# A Wild ENFP Has Appeared!



## Dalien (Jul 21, 2010)

Well, I feel like an INFJ that has been tackled in an ENFP thread, just by reading it! Wowser! Amazing! Enjoy! :crazy:


----------



## starstruck (Nov 29, 2010)

care to join in for the cyber food and dance?
thank you for the welcome


----------



## Angelic Gardevoir (Oct 7, 2010)

3pnt1415926535897932384 said:


> Go Majikarp! Use Hyper beam!


Numerical Panda Guy: WTF do you mean that you don't have Hyper Beam?! ...Just hit her with a splash attack!



Humaning said:


> Maybe I should just catch you. You seem like a electricity/water type; a rare find. You will prove useful against those ENTJs...
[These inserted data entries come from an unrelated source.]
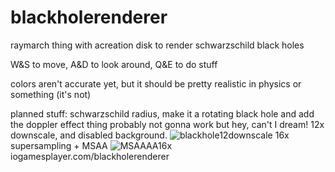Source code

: # blackholerenderer
raymarch thing with acreation disk to render schwarzschild black holes

W&S to move, A&D to look around, Q&E to do stuff

colors aren't accurate yet, but it should be pretty realistic in physics or something (it's not)

planned stuff: schwarzschild radius, make it a rotating black hole and add the doppler effect thing
probably not gonna work but hey, can't I dream!
12x downscale, and disabled background.
![blackhole12downscale](https://github.com/iogamesmaker/blackholerenderer/assets/51845955/0512ac1b-e9f4-452b-bd6e-2345c2043e49)
16x supersampling + MSAA
![MSAAAA16x](https://github.com/iogamesmaker/blackholerenderer/assets/51845955/0dfbbd7d-f572-4faf-a8a5-9889992801a1)
iogamesplayer.com/blackholerenderer
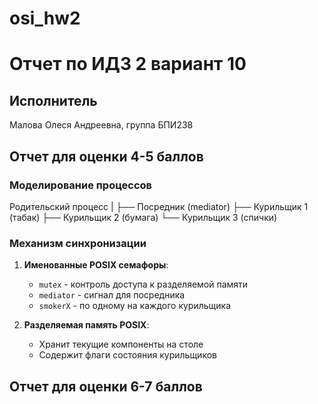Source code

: # osi_hw2
# Отчет по ИДЗ 2 вариант 10

## Исполнитель
Малова Олеся Андреевна, группа БПИ238

## Отчет для оценки 4-5 баллов

### Моделирование процессов

Родительский процесс
       |
       ├── Посредник (mediator)
       ├── Курильщик 1 (табак)
       ├── Курильщик 2 (бумага)
       └── Курильщик 3 (спички)

### Механизм синхронизации
1. **Именованные POSIX семафоры**:
   - `mutex` - контроль доступа к разделяемой памяти
   - `mediator` - сигнал для посредника
   - `smokerX` - по одному на каждого курильщика

2. **Разделяемая память POSIX**:
   - Хранит текущие компоненты на столе
   - Содержит флаги состояния курильщиков


## Отчет для оценки 6-7 баллов
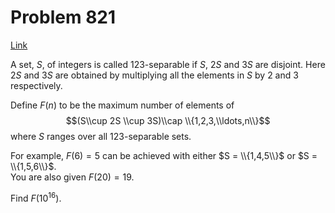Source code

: # Problem 821

[Link](https://projecteuler.net/problem=821)

A set, $S$, of integers is called 123-separable if $S$, $2S$ and $3S$ are disjoint. Here $2S$ and $3S$ are obtained by multiplying all the elements in $S$ by $2$ and $3$ respectively.

Define $F(n)$ to be the maximum number of elements of $$(S\\cup 2S \\cup 3S)\\cap \\{1,2,3,\\ldots,n\\}$$ where $S$ ranges over all 123-separable sets.

For example, $F(6) = 5$ can be achieved with either $S = \\{1,4,5\\}$ or $S = \\{1,5,6\\}$.  
You are also given $F(20) = 19$.

Find $F(10^{16})$.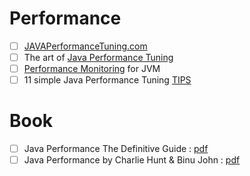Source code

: # Performance 
- [ ] [JAVAPerformanceTuning.com](http://www.javaperformancetuning.com/)
- [ ] The art of [Java Performance Tuning](https://wiki.eclipse.org/images/c/ca/JavaPerformanceTuning.pdf)
- [ ] [Performance Monitoring](http://www.oracle.com/technetwork/java/javase/tech/ts-2690-doherty-24664-dsf-150107.pdf) for JVM
- [ ] 11 simple Java Performance Tuning [TIPS](https://dzone.com/articles/11-simple-java-performance-tuning-tips)
# Book
- [ ] Java Performance The Definitive Guide : [pdf](http://1.droppdf.com/files/iTkkV/oreilly-java-performance-the-definitive-guide-2014.pdf)
- [ ] Java Performance by Charlie Hunt & Binu John : [pdf](http://197.14.51.10:81/pmb/COURS%20ET%20TUTORIAL/Informatique/langage/Java/Java%20Performance%20(2012).pdf)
That would make starstruck either a Chinchou or a Lanturn. *gets whacked for being a Pokegeek*

Anyway...

Wild ENFP appears!

What will Angelic Gardevoir do?

Angelic Gardevoir used post and greet!

It's super effective!

*starstruck faints from shock*

Gained 1 exp. point! (AKA a post) :crazy:


----------



## starstruck (Nov 29, 2010)

Wild ENFP recovers and expresses her thanks!

it's super effective!

thank you for the welcome


----------



## Promethea (Aug 24, 2009)

Welcome! xD


----------



## starstruck (Nov 29, 2010)

thanks!


----------



## petals of stone (Jun 28, 2010)

Wild ENFP? Takes out my pokedex, points it at you and listens:

Pokedex: 
_ENFP. An advocate type personality. Has the primary function of Ne. It is characterised by its outgoing and empathetic ways. Known to be wild and crazy. Many believe its random unpredictability is one its greatest strengths as well as weakness. _
Interesting, maybe its time for me to use my Ultimate Weapon- THE Master Ball. Go!


And, Hello and Welcome. :happy:


----------



## PinkBubbles (Dec 3, 2010)

Welcome :happy:


----------



## starstruck (Nov 29, 2010)

petals of stone said:


> Wild ENFP? Takes out my pokedex, points it at you and listens:
> 
> Pokedex:
> _ENFP. An advocate type personality. Has the primary function of Ne. It is characterised by its outgoing and empathetic ways. Known to be wild and crazy. Many believe its random unpredictability is one its greatest strengths as well as weakness. _
> ...


i actually heard the music and robotic voice that would play as I read that! xDD
Thank you so much! *wild ENFP dances*



PinkBubbles said:


> Welcome :happy:


Thank you!


----------



## elroset (Dec 5, 2010)

i am also new! and digging your Pokemon reference. so hi.


----------



## starstruck (Nov 29, 2010)

hey there fellow newbie! *high fives* welcome!


----------